Let’s try an example. Suppose we want to represent \(-5_{10}\) in binary. Well, we know that 5 in binary can be represented as \(0101_2\). So our rule says we first invert every bit position. So let the 1’s become 0’s and vice versa. After this, we have \(1010_2\). And then the second step of the rule says to add 1 to the value. So we perform \(1010_2 + 0001_2\) and obtain \(1011_2\) as our final result. We can verify this by converting \(1011_2\) back to decimal and expect to get -5.
Here’s the work:
\[1*-2^3 + 0*2^2 + 1*2^1 + 1*2^0\] \[1*-2^3 + 1*2^1 + 1*2^0\] \[-2^3 + 2^1 + 2^0\] \[-8 + 2 + 1\] \[-5\]This should be impressive! This simple two step process allows us to negate numbers incredibly quickly.
When I introduced binary, I showed how to add numbers but sneakily ommitted any discussion of subtraction. That was intentional, as I was waiting to introduce the concept of negative numbers before visiting this topic.
Suppose you are subtracting two numbers \(X\) and \(Y\). Then it should be pretty evidence that \(X-Y = X + (-Y)\). In English: “X minus Y is equal to X plus negative Y”. So, to subtract Y from X, all you need to do is negate Y and add that value to X. So, instead of us having to devise a new algorithm for subtracting numbers in binary, we can use two algorithms that we already know: one being negation of a binary number and the other being addition of two binary numbers.
And it turns out, for reasons we won’t concern ourselves with, addition in Two’s Complement works out the exact same as the previously discussed algorithm (try add some combinations of positive and negative numbers if you don’t believe me).
We will illustrate this topic with one problem: what is \(6_{10}-4_{10}\) in binary?

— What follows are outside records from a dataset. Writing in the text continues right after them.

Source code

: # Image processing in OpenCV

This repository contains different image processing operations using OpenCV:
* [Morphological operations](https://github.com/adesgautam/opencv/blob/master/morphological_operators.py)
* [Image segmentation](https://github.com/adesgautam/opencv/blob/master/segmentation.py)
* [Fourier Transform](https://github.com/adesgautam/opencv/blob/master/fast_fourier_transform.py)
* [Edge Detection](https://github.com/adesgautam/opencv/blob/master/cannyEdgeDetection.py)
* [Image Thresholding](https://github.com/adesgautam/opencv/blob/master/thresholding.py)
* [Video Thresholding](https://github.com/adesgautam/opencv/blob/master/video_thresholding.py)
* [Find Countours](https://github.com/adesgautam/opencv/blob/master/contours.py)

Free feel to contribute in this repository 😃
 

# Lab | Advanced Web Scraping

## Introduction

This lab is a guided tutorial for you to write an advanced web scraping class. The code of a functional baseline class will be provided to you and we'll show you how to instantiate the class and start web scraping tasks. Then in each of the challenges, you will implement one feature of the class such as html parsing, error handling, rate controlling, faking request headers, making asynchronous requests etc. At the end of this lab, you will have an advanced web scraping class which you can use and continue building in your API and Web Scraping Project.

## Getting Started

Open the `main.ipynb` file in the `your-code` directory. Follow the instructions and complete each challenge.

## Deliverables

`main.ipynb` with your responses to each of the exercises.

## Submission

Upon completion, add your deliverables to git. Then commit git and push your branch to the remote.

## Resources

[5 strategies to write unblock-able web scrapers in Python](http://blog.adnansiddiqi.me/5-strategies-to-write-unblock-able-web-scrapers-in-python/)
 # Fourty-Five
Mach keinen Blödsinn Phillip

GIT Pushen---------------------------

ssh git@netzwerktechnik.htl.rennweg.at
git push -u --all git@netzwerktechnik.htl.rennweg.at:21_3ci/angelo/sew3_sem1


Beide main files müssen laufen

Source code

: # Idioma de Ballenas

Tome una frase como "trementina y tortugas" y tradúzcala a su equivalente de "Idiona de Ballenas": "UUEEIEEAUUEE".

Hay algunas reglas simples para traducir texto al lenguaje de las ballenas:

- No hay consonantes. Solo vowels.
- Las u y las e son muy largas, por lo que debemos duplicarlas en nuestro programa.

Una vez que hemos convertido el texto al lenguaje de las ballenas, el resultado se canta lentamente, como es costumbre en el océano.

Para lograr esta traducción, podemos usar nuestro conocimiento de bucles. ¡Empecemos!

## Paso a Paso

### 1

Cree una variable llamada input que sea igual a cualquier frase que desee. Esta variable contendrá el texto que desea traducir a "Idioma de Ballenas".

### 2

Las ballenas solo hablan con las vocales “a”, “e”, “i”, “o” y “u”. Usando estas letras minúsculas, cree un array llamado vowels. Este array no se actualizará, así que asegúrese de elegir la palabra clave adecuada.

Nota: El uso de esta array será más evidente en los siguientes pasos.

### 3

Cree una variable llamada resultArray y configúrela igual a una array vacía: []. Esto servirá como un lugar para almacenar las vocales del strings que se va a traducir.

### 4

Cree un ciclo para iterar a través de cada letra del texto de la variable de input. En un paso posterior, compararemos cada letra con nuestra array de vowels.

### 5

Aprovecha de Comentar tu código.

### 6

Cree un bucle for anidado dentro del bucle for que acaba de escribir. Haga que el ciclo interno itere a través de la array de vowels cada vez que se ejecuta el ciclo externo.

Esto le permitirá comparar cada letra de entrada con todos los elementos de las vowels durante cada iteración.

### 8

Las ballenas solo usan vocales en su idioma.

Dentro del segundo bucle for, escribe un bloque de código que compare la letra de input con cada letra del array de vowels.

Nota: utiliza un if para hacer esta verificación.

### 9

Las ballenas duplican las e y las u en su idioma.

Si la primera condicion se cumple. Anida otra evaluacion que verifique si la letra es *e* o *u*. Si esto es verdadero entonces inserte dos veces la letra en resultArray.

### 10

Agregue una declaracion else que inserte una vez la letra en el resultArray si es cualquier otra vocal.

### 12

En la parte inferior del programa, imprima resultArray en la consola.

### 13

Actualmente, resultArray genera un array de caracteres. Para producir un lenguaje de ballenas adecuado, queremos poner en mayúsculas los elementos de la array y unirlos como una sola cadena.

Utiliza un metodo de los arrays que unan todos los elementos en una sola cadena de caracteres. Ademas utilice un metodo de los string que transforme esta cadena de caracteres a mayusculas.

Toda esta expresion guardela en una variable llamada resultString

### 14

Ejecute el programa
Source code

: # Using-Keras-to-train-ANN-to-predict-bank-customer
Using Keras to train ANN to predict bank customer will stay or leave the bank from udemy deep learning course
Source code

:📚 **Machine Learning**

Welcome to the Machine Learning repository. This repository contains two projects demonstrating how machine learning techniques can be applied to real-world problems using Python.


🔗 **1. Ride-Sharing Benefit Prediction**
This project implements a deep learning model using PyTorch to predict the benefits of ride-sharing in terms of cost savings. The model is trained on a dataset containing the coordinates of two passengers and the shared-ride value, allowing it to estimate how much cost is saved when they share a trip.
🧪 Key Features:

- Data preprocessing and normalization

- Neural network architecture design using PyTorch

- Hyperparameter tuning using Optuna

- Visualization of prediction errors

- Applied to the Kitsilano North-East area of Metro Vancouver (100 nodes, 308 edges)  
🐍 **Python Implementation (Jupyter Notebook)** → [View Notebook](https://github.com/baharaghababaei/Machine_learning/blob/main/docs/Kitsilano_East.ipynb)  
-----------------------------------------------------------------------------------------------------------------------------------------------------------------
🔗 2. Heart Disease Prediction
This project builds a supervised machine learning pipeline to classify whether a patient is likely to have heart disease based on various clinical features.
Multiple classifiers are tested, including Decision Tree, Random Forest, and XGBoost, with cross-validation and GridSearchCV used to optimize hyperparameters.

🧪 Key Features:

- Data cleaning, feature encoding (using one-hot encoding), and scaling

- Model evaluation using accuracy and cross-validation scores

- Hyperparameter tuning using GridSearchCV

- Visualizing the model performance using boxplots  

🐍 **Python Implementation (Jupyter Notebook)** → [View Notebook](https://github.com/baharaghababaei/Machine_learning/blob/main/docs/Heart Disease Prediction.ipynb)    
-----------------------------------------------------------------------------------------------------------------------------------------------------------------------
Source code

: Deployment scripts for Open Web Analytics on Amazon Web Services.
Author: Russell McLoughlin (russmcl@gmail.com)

We know the answer is \(2_{10}\) and can quickly convert that to binary and obtain \(0010_2\), but let’s work it out the long way for sake of illustration.
First, we convert 6 and 4 into binary to respectively obtain \(0110_2\) and \(0100_2\).
Then, we take our representation of 4 and negate it to get -4. We do that by inverting all the bits (\(1011_2\)) and adding 1 to get \(1100_2\).
We then add this to the representation of six to get \(0110_2+1100_2=0010_2\) And we know that is the correct binary representation of 2! If you paid attention closely, you noticed how the left-most bit got carried out from being a 1 to a 0 which is pretty cool since that is how our final result is positive (as it should be).
You’ve made it. I’ve explained the vast majority of all the binary concepts we need to know before we can start designing our computer. The last thing I will do in this chapter, is reinstate our understanding of 8 bit values. Two’s Complement works in 8-bit values as well. The left-most bit (\(2^7\)) has its value negated so its weight is \(-2^7\). The other bit positions remain the exact same.
So, the smallest number we can represent in a byte using Two’s Complement is \(1000\ 0000_2=-2^7_{10}=-128_{10}\).
The largest number we can represent is \(0111\ 1111_2\) which equals, if you work it out, is \(127_{10}\).
So, in a byte, we can represent any whole number in the range of \([-128, 127]\)
That covers all we need to know before we can start moving on to the interesting stuff in the next chapter!